Results of performance comparison.
Overall, WEAKLOAN performs best on three evaluation metrics, precision, accuracy and F1-score, compared with the baseline models. Although it is inferior to NB and MLP on recall, we can still claim that our proposed WEAKLOAN is able to explore enough useful information from heterogeneous features in limited default loans for training, and produce numerical scores to predict their default probabilities.
To answer the third EQ, we compare the performances of WEAKLOAN under the different parameter settings. Specifically, we vary the values of φ and R, and get different results of WEAKLOAN. Due to the space limitation, we only report the results under F1-score which is able to represent the performance of WEAKLOAN comprehensively.
Influence of φ
The results of parameter φ are illustrated in Fig. 6. From these results, we can observe that with the increase of φ, the performance of WEAKLOAN first increases and then decreases violently.
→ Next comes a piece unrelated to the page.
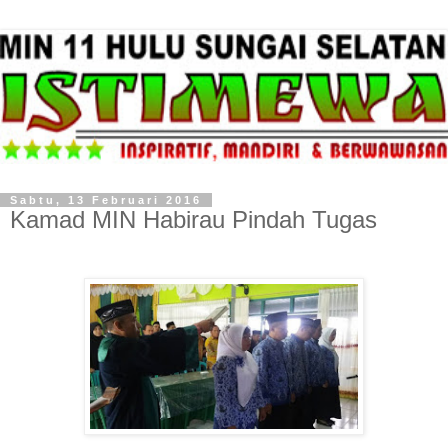
Sabtu, 13 Februari 2016
Kamad MIN Habirau Pindah Tugas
The reason is that high threshold will lead to an amount of false default loan alerts. The F1-score is dominated by these loans. This phenomenon is helpful in selecting the threshold φ on different datasets.

The effectiveness of φ.
The results of parameter R are illustrated in Fig. 7. From the results, we can observe that with the increase of R, the F1-score of WEAKLOAN first increases, suggesting that sufficient reference loans can improve the performance of default loan prediction. After the first increase, the performance becomes stable and then decreases slightly, which is useful from a practical point of view to select parameters.

The effectiveness of R.
In this paper, we investigate how to address three challenges, namely insufficient default samples, hard decision boundaries and numerous heterogeneous features, in loan prediction task. Along this line, we formulate this task as a weakly supervised loan default prediction problem, and propose a framework WEAKLOAN based on deep metric learning to solve it. Specifically, WEAKLOAN consists of three modules: feature encoding module can model the loan features from multiple types, metric learning module can capture the hidden relationship in loan pairs, and score calculating module outputs the probability that a loan may be defaulting. The experimental results show that WEAKLOAN is superior to the compared baselines on both efficiency and effectiveness. For future research, we plan to explore the influences of different sampling policies of reference loans.